May 1, 2013

Iraq Flashback



I just learned that Christopher Shinn's extraordinary three-character two-hander Dying City will get its L.A. premiere in the capable hands of Rogue Machine Theatre—a troupe whose existence postdates my time in L.A. but whose stellar rep has nevertheless reached my earshot: They did the L.A. premiere of David Harrower's Blackbird, Joshua Conkel's MilkMilkLemonade, Cormac McCarthy's The Sunset Limited, Sam Hunter's A Bright New Boise, etc., and one play they premiered, John Pollono's Small Engine Repair, was slated for this past season at New York's MCC Theater (but has been pushed to next fall).

The years since the play's 2007 premiere at Lincoln Center have been rocky for Shinn, with triumphs alternating with setbacks, including his most recent bout with cancer (this lovely, sympathetic profile from February should catch you up to date). But I look back fondly on that stark in-the-round production, starring Rebecca Brooksher and Pablo Schreiber (pictured above), and reprint below my thoughts on it from the time:
I was very worried that Christopher Shinn's Dying City had been overrated.
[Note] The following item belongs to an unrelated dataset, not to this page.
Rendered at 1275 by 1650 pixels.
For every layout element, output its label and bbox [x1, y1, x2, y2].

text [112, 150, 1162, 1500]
I shouldn't have fretted; I loved it, and in a particularly immediate way I haven't loved, let alone responded to, a play in many a moon. The climactic moment, which turns on one manipulative but needy character reading aloud an email from a U.S. soldier serving in Iraq to another damaged, somewhat compromised character, felt like someone was opening a wound I didn't know I had and pouring...not salt on it, exactly, but not comfort either. It was a mind- and soul-bending squirm of self-recognition that immediately made me think of the thesis of Walter Davis' tendentious book Art & Politics (which I've had some trouble getting through, truth be told): that theater is uniquely suited to this sort of skin-crawlingly intimate communion, that it can expose and transform our shared pain in ways no other medium can. I remain skeptical that only theater can do this, but Dying City makes as strong a case as anything I've seen in a long time that art can speak to us where we live now without shouting, preaching, or cheating.